▶ **Text provided**:

◇ ◇ ◇

SEO - Site Engine Optimisation

I've just published one of our websites, and like many, was disappointed to see it show up on Page 8 of a Google search result. We don't have a fortune to spend on paying an SEO company, so what can we do to help drive traffic to the website of our fledgling business?



Well thanks for all the info peeps, but mow I am more confused than ever! Don't think I am very good at this!

Hi all. As an experiment, I set up a website with Yola, and received this from them today:

Five Ways to Make Google Penguin Love You

Google has been making big changes to search—changes that affect the way it assesses your Yola website. Starting with Google Panda and now with Google Penguin, it has been ranking search results based not only on how well web pages answer a user query, but also on site quality. This means that former mainstays of search engine optimization (SEO), like placing enough of the right keywords in the right places, are becoming less important. In fact, Penguin is making it ever easier to over optimize your website…right out of the top search rankings.

To read the full article, here's the link: http://www.yola.com/blog/five-ways-to-make-google-penguin-love-you/?cid=500757&sp_rid=MjI1MDMzNjIwNzES1&sp_mid=39393124

Continuing on from the post I originally made on the Gite Owners group, but is more appropriate here now, I am trying to get my head around link title attributes. As Jason says the goal posts are constantly changing and I'm not sure if I should be worried about the fact that a number of links on my website do not have title attributes. From what I can glean it it's not going to be worth the effort of adding the titles but I would appreciate feedback from anyone who is more knowledgeable on the subject!

◇ ◇ ◇

▶ **Listed records**:
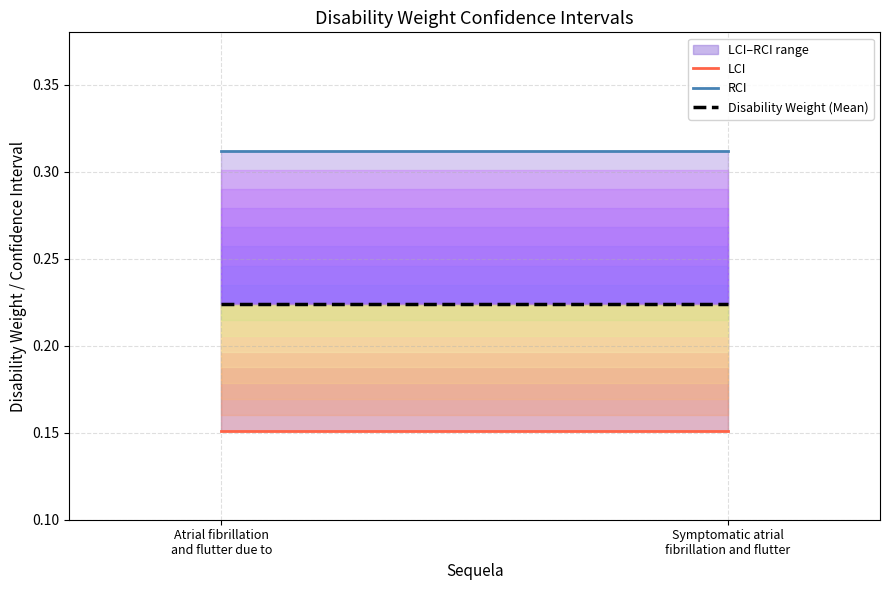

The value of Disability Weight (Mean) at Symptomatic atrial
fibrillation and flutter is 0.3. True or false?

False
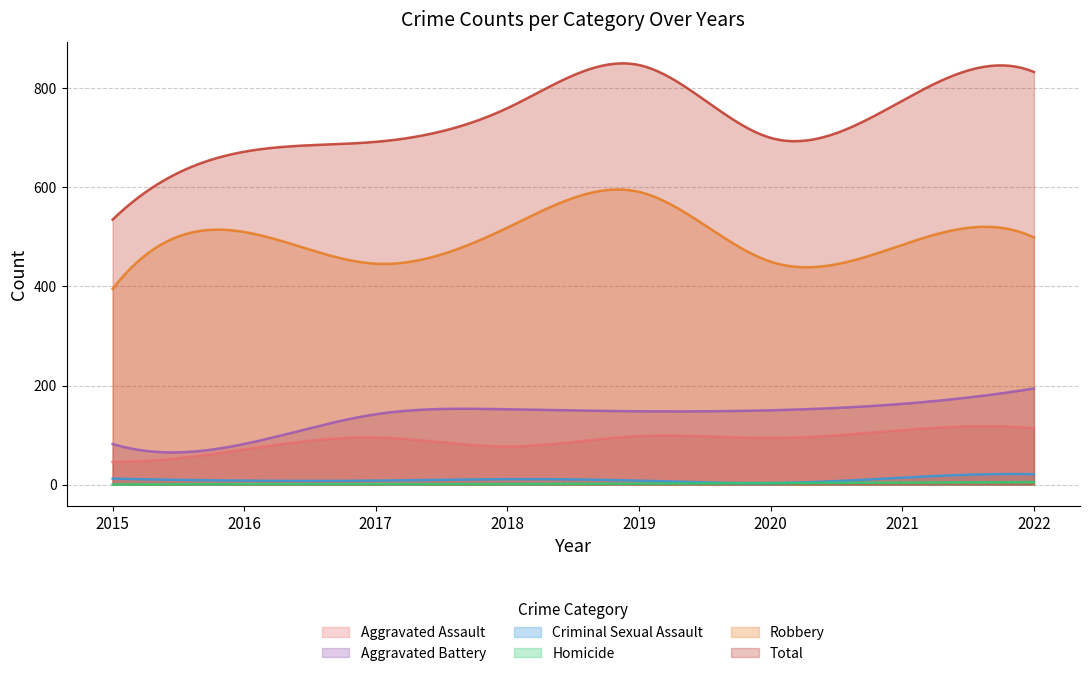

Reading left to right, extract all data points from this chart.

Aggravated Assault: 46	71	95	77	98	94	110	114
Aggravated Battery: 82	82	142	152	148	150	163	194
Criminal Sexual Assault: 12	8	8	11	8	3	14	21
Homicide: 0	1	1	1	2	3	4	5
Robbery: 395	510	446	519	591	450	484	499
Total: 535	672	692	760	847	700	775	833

◇ ◇ ◇

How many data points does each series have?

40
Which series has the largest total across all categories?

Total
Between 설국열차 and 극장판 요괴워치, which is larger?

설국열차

◇ ◇ ◇

Answer from the SEO discussion:
(a) On which page of a Google search result did the first poster's newly published website appear?
(b) Which two Google changes does the Yola message name?
(c) What do a number of links on the last poster's website lack?
The records can be left aside; nothing here depends on them.

(a) Page 8
(b) Google Panda and Google Penguin
(c) Title attributes